Is this a Windows client that you are having problems with?  Did you try a mobile client?  If it is Windows, the client would have to be configured manually.  Windows does not easily automatically connect to a 802.1x SSID the first time unless it is preconfigured.

Again, we would have to see details on how you installed that Certificate onto the controller and how you installed the CA to the client to understand what could be going wrong.

Hi Colin,

We have got problem only on Windows client. Mobile and linux client no problem.

Herewith how to upload certifcate on controller.

Configuration > Management > Certificates > Upload:

Upload the root, intermediate and server certificate, selecting the type under "Certificate Type".
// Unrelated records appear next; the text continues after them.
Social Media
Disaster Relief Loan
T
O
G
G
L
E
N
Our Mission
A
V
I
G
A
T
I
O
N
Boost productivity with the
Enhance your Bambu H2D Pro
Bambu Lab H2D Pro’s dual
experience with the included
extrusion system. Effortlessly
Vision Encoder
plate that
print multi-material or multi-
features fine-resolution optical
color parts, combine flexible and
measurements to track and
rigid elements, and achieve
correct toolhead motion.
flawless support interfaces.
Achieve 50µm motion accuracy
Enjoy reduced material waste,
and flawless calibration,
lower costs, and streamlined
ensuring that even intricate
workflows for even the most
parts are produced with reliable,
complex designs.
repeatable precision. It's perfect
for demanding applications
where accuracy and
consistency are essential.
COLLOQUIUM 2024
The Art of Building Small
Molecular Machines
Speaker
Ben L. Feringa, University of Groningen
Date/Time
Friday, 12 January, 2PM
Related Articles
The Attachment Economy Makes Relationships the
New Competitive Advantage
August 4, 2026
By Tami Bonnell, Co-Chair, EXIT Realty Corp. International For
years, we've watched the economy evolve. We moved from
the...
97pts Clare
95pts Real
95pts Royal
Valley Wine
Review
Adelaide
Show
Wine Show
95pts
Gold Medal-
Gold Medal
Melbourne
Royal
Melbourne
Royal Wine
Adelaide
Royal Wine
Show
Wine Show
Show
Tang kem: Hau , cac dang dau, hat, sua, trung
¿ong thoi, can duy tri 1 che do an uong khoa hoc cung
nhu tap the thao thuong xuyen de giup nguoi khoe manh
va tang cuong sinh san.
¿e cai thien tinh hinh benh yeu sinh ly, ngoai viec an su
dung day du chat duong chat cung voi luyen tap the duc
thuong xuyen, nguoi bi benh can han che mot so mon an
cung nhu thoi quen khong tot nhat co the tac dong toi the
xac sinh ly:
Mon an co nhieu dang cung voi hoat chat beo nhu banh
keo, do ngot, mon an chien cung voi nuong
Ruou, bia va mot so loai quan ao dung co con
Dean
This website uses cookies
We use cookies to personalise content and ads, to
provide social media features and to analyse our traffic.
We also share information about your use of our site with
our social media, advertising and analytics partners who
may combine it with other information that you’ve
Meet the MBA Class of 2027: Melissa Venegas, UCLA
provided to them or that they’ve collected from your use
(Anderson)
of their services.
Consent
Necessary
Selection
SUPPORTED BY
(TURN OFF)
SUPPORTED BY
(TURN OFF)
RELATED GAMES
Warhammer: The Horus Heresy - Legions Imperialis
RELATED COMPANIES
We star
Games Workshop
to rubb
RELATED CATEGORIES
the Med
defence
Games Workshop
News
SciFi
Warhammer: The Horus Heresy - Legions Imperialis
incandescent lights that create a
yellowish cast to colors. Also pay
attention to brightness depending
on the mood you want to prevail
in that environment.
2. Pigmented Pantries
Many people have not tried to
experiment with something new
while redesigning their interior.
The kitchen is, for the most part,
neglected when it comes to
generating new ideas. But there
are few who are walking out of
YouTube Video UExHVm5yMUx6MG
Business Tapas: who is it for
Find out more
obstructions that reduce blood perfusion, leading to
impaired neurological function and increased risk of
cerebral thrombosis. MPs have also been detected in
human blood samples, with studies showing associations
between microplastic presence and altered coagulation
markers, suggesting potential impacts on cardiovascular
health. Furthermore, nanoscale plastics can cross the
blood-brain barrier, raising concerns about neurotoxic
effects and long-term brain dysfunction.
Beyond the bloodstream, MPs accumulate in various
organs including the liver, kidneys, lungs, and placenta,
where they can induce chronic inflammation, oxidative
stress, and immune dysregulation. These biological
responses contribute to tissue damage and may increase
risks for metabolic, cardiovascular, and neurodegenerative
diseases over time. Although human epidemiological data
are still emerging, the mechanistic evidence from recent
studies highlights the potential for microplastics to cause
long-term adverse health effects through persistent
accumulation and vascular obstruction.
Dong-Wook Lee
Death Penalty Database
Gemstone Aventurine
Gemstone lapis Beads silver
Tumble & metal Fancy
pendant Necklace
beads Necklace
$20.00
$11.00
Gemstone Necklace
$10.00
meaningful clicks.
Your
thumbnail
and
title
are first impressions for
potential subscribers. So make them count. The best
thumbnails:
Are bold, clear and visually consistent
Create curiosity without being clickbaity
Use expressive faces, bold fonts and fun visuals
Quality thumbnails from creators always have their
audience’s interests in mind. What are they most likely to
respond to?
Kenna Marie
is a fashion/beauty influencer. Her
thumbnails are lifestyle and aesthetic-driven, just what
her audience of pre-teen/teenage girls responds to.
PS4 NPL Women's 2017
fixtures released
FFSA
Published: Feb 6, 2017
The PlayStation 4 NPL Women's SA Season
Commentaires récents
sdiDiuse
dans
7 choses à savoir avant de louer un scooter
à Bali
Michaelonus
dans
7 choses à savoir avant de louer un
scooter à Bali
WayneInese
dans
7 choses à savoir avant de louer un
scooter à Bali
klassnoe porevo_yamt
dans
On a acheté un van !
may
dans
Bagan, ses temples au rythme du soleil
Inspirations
We do not installed any CA on client.

The only thing I can think of is that you should have uploaded the certificate as the same "Name" on the master and local, otherwise the controller will not reference it in the configuration.  In the 802.1x profile, you can determine which certificate is used.  That name should have been the same when you uploaded it to the local controller, otherwise it might be using the built-in certificate.

Hi Colin,

We have created and uploaded the same name of certifcate. Also same configuration in Master.  In 802.1x profile determine to certificate in used. But still not working in Slave Controller.

1. Use a RADIUS server
2. Use either an EAP server certificate issued from your internal CA or an EAP server certificate issued from a public CA and configure the clients appropriately.

Tim C is absolutely correct.

I have been answering questions from users who are loading radius server certificates onto controllers in order to do 802.1x, enabling termination and connecting it to an LDAP server.  The proper way is to get a radius server (if you have Windows NPS is free) and put a server certificate on that device and authenticate your controller to that.  Using termination with LDAP was only used in the past for 802.1x when you did not have a radius server and it was considered a workaround due to its drawbacks.  With an external radius server, you just point your controllers at the radius server that has a server certificate and you are done.  Details on how to do that is here:  http://community.arubanetworks.com/t5/ArubaOS-and-Controllers/Step-by-Step-How-to-Configure-Microsoft-NPS-2008-Radius-Server/m-p/14392/highlight/true#M6113

Please note that this is separate from loading a public server certificate onto controllers for captive portal, which is necessary to avoid invalid certificate errors...

Already solved, using new certificate and termination in Controller.